Cains are known for being big, brutish and not-too-bright. The mutt clan embodies all the supernatural world’s worst stereotypes about werewolves. But not even the Cains deserve to be hunted down and skinned like animals.
When young Davis Cain comes to the Pack for help, Alpha Elena Michaels can’t refuse him. It isn’t about morality or justice. It’s about not letting anyone think they can do this to werewolves and get away with it.
But Elena is also dealing with the Pack’s homegrown monster—Malcolm Danvers, onetime enforcer, full-time psycho. Malcolm is now under Elena’s control, as part of the most difficult decision she’s had to make as leader. But if she has to let Malcolm in, she’s going to make full use of him…and the best person to catch monsters is one who knows exactly how they think.

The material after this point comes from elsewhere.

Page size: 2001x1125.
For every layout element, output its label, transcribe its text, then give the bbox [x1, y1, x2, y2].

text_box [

So let me begin by saying, I really enjoyed this novella and practically couldn’t put it down until I was finished with it. It’s been several years since the end of the series and Elena’s status as Pack Alpha may be cemented within her pack, but it’s still in question by the rest of the werewolf community. Most assume it’s a guise to protect Clay, while others assume it’s a joke.
This novella starts off with Elena meeting with Malcolm in regards to his request to rejoin the Pack. I’ve clearly missed a short story or two, because last I knew, he was still locked away within a Cabal holding cell and no one knew he was still alive. Nonetheless, Elena gives him ample opportunity to attack her and when he never makes a move to do so, she reluctantly takes Jeremy’s advice to accept him within the fold, but also with restrictions. This is a decision that Elena comes to question time and time again throughout the novella and it’s one that as a fan, I even questioned.

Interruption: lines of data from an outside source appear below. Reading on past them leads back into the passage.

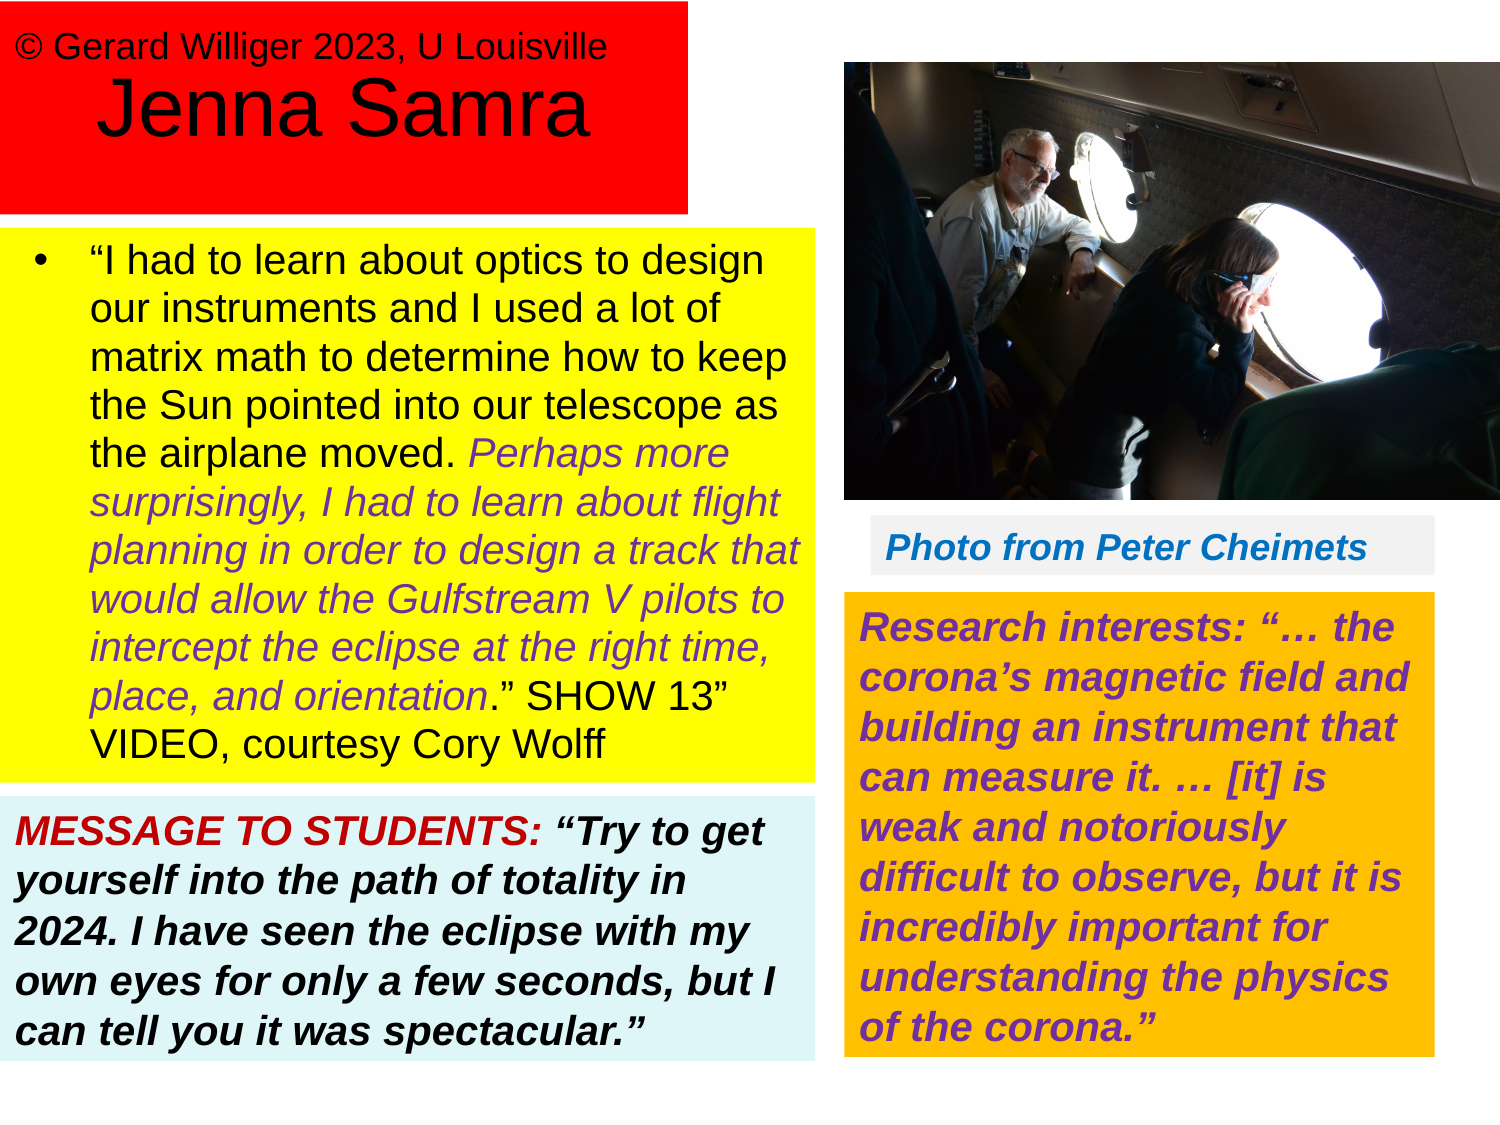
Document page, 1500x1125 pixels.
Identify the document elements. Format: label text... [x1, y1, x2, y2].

picture [844, 61, 1500, 500]
text_box Photo from Peter Cheimets [870, 515, 1435, 576]
text_box © Gerard Williger 2023, U Louisville [0, 14, 625, 75]
list “I had to learn about optics to design our instruments and I used a lot of matrix math to determine how to keep the Sun pointed into our telescope as the airplane moved. Perhaps more surprisingly, I had to learn about flight planning in order to design a track that would allow the Gulfstream V pilots to intercept the eclipse at the right time, place, and orientation.” SHOW 13” VIDEO, courtesy Cory Wolff [0, 227, 816, 783]
text_box MESSAGE TO STUDENTS: “Try to get yourself into the path of totality in 2024. I have seen the eclipse with my own eyes for only a few seconds, but I can tell you it was spectacular.” [0, 796, 816, 1061]
title Jenna Samra [0, 1, 688, 215]
text_box Research interests: “… the corona’s magnetic field and building an instrument that can measure it. … [it] is weak and notoriously difficult to observe, but it is incredibly important for understanding the physics of the corona.” [844, 592, 1435, 1057]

As the young Davis Cain reaches out to the Pack for help, I really got a chance to see just how much the Pack has changed since Elena has taken over. For one, Hope and Karl have had another baby and Nick’s fallen in love. But what’s important is how Elena’s presence has helped to bring an opportunity for the Pack members to have a more traditional family as well as their Pack family. This is also another sign that there are some short stories I’m missing as I do not recognize several of the new females mentioned. This is a little off putting, especially when it turns out to tie back to a case that Nick and his mate have been trying to take care of.
I don’t want to give away too much about this novella, but I can say this is probably one of the best novella’s since the ones that focused on Clay’s past. You continued to learn more about Malcolm’s twisted past of terror, but you also get to see the Pack continue to move forward. It’s nice to see them actually help Davis, when there was a time, not so many books ago, where he would have been ignored and left for dead. Sad as it is, even in Jeremy’s reign as Alpha, the Pack was far too exclusive and the story would have been a completely different tale. Which is sad, because he would have sent someone to investigate and he would have never ordered Davis’s execution. But he just wouldn’t have been willing to take the poor boy in.
There’s one thing I’m confused about and I’m going to have to do some research into it. There’s a mention of a young Cain who was part of a Cabal experiment. He’s described as being extremely intelligent, having bad acne, being a bit of a brute in size and having a necromancer girl. Now, it’s been years since I read the Darkest Powers trilogy by this author, but that sounds a lot like Chloe and Derek. I never realized the two series were linked and kind of wish I had. Now I’ll have to make it a point to reread that trilogy and see what else I can see that connects the two.
Great novella and wonderful edition to one of my favorite series.
Reviewer’s note: I received this book from Netgalley in exchange for an honest review.